| AIM OF THE EXERCISE |
Write out the rows below again, putting "tuition increase" wherever "fee hike" occurs and leaving every other part unchanged.

| RECORDS PROVIDED |
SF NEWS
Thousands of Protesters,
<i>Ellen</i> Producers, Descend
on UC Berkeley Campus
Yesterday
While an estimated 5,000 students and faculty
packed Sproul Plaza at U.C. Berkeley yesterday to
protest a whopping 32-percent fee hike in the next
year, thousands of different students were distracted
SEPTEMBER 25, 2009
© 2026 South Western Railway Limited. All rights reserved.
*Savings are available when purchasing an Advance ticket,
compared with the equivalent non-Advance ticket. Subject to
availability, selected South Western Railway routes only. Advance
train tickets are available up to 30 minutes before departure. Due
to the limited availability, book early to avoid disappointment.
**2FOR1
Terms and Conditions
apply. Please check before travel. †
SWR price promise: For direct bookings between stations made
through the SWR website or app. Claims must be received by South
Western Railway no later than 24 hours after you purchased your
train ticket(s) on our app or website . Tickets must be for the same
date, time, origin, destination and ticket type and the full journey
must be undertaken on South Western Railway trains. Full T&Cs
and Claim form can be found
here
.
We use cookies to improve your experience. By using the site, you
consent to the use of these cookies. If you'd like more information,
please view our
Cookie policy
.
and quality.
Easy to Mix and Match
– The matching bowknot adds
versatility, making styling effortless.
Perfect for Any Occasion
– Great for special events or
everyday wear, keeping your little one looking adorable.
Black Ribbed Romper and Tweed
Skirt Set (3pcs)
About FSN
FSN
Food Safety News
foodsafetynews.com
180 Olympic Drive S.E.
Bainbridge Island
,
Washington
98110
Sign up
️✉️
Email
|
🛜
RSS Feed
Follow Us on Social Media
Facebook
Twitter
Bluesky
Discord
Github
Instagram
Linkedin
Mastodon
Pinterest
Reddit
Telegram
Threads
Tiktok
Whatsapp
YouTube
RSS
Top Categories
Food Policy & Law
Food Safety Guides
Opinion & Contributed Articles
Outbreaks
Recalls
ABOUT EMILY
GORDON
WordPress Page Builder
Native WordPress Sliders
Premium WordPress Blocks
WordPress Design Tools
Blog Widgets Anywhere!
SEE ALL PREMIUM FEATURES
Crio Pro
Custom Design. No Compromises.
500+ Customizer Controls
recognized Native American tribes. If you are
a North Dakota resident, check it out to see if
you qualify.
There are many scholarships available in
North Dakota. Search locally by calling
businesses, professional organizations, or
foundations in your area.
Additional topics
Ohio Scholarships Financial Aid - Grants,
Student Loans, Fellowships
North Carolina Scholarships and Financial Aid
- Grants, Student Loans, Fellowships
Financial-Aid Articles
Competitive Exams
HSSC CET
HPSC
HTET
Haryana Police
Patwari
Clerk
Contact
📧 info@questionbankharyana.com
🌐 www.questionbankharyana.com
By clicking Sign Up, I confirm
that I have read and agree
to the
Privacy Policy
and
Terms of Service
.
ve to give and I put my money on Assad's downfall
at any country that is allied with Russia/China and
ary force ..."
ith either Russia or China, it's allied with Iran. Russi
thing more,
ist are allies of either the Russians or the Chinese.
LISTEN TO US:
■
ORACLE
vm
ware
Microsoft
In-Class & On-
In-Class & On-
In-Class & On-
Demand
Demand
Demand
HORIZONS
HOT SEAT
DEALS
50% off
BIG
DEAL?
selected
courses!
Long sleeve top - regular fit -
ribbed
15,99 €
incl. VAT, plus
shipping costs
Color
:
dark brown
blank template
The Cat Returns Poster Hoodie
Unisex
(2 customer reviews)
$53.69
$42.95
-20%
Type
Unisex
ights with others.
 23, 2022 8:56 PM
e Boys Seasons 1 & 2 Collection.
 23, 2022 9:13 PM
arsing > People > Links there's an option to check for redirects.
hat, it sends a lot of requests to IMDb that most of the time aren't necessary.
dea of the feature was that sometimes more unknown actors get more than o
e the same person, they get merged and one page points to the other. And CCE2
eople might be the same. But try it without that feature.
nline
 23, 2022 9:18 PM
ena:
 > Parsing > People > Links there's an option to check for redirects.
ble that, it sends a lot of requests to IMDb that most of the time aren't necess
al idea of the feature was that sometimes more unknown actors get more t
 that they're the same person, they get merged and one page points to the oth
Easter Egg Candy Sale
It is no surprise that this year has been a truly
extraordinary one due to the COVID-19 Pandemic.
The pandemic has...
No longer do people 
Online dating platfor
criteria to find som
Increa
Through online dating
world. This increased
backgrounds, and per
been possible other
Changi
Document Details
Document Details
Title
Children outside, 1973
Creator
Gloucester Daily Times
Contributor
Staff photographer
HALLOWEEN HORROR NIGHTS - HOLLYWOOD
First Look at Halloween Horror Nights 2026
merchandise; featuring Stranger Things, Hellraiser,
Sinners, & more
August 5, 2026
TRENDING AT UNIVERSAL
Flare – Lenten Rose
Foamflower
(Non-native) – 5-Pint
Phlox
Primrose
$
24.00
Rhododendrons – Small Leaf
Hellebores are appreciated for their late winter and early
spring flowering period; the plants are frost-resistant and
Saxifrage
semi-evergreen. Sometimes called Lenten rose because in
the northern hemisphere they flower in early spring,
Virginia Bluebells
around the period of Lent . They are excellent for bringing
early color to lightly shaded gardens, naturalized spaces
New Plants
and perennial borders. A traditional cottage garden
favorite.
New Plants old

| TASK OUTPUT |
SF NEWS
Thousands of Protesters,
<i>Ellen</i> Producers, Descend
on UC Berkeley Campus
Yesterday
While an estimated 5,000 students and faculty
packed Sproul Plaza at U.C. Berkeley yesterday to
protest a whopping 32-percent tuition increase in the next
year, thousands of different students were distracted
SEPTEMBER 25, 2009
© 2026 South Western Railway Limited. All rights reserved.
*Savings are available when purchasing an Advance ticket,
compared with the equivalent non-Advance ticket. Subject to
availability, selected South Western Railway routes only. Advance
train tickets are available up to 30 minutes before departure. Due
to the limited availability, book early to avoid disappointment.
**2FOR1
Terms and Conditions
apply. Please check before travel. †
SWR price promise: For direct bookings between stations made
through the SWR website or app. Claims must be received by South
Western Railway no later than 24 hours after you purchased your
train ticket(s) on our app or website . Tickets must be for the same
date, time, origin, destination and ticket type and the full journey
must be undertaken on South Western Railway trains. Full T&Cs
and Claim form can be found
here
.
We use cookies to improve your experience. By using the site, you
consent to the use of these cookies. If you'd like more information,
please view our
Cookie policy
.
and quality.
Easy to Mix and Match
– The matching bowknot adds
versatility, making styling effortless.
Perfect for Any Occasion
– Great for special events or
everyday wear, keeping your little one looking adorable.
Black Ribbed Romper and Tweed
Skirt Set (3pcs)
About FSN
FSN
Food Safety News
foodsafetynews.com
180 Olympic Drive S.E.
Bainbridge Island
,
Washington
98110
Sign up
️✉️
Email
|
🛜
RSS Feed
Follow Us on Social Media
Facebook
Twitter
Bluesky
Discord
Github
Instagram
Linkedin
Mastodon
Pinterest
Reddit
Telegram
Threads
Tiktok
Whatsapp
YouTube
RSS
Top Categories
Food Policy & Law
Food Safety Guides
Opinion & Contributed Articles
Outbreaks
Recalls
ABOUT EMILY
GORDON
WordPress Page Builder
Native WordPress Sliders
Premium WordPress Blocks
WordPress Design Tools
Blog Widgets Anywhere!
SEE ALL PREMIUM FEATURES
Crio Pro
Custom Design. No Compromises.
500+ Customizer Controls
recognized Native American tribes. If you are
a North Dakota resident, check it out to see if
you qualify.
There are many scholarships available in
North Dakota. Search locally by calling
businesses, professional organizations, or
foundations in your area.
Additional topics
Ohio Scholarships Financial Aid - Grants,
Student Loans, Fellowships
North Carolina Scholarships and Financial Aid
- Grants, Student Loans, Fellowships
Financial-Aid Articles
Competitive Exams
HSSC CET
HPSC
HTET
Haryana Police
Patwari
Clerk
Contact
📧 info@questionbankharyana.com
🌐 www.questionbankharyana.com
By clicking Sign Up, I confirm
that I have read and agree
to the
Privacy Policy
and
Terms of Service
.
ve to give and I put my money on Assad's downfall
at any country that is allied with Russia/China and
ary force ..."
ith either Russia or China, it's allied with Iran. Russi
thing more,
ist are allies of either the Russians or the Chinese.
LISTEN TO US:
■
ORACLE
vm
ware
Microsoft
In-Class & On-
In-Class & On-
In-Class & On-
Demand
Demand
Demand
HORIZONS
HOT SEAT
DEALS
50% off
BIG
DEAL?
selected
courses!
Long sleeve top - regular fit -
ribbed
15,99 €
incl. VAT, plus
shipping costs
Color
:
dark brown
blank template
The Cat Returns Poster Hoodie
Unisex
(2 customer reviews)
$53.69
$42.95
-20%
Type
Unisex
ights with others.
 23, 2022 8:56 PM
e Boys Seasons 1 & 2 Collection.
 23, 2022 9:13 PM
arsing > People > Links there's an option to check for redirects.
hat, it sends a lot of requests to IMDb that most of the time aren't necessary.
dea of the feature was that sometimes more unknown actors get more than o
e the same person, they get merged and one page points to the other. And CCE2
eople might be the same. But try it without that feature.
nline
 23, 2022 9:18 PM
ena:
 > Parsing > People > Links there's an option to check for redirects.
ble that, it sends a lot of requests to IMDb that most of the time aren't necess
al idea of the feature was that sometimes more unknown actors get more t
 that they're the same person, they get merged and one page points to the oth
Easter Egg Candy Sale
It is no surprise that this year has been a truly
extraordinary one due to the COVID-19 Pandemic.
The pandemic has...
No longer do people 
Online dating platfor
criteria to find som
Increa
Through online dating
world. This increased
backgrounds, and per
been possible other
Changi
Document Details
Document Details
Title
Children outside, 1973
Creator
Gloucester Daily Times
Contributor
Staff photographer
HALLOWEEN HORROR NIGHTS - HOLLYWOOD
First Look at Halloween Horror Nights 2026
merchandise; featuring Stranger Things, Hellraiser,
Sinners, & more
August 5, 2026
TRENDING AT UNIVERSAL
Flare – Lenten Rose
Foamflower
(Non-native) – 5-Pint
Phlox
Primrose
$
24.00
Rhododendrons – Small Leaf
Hellebores are appreciated for their late winter and early
spring flowering period; the plants are frost-resistant and
Saxifrage
semi-evergreen. Sometimes called Lenten rose because in
the northern hemisphere they flower in early spring,
Virginia Bluebells
around the period of Lent . They are excellent for bringing
early color to lightly shaded gardens, naturalized spaces
New Plants
and perennial borders. A traditional cottage garden
favorite.
New Plants old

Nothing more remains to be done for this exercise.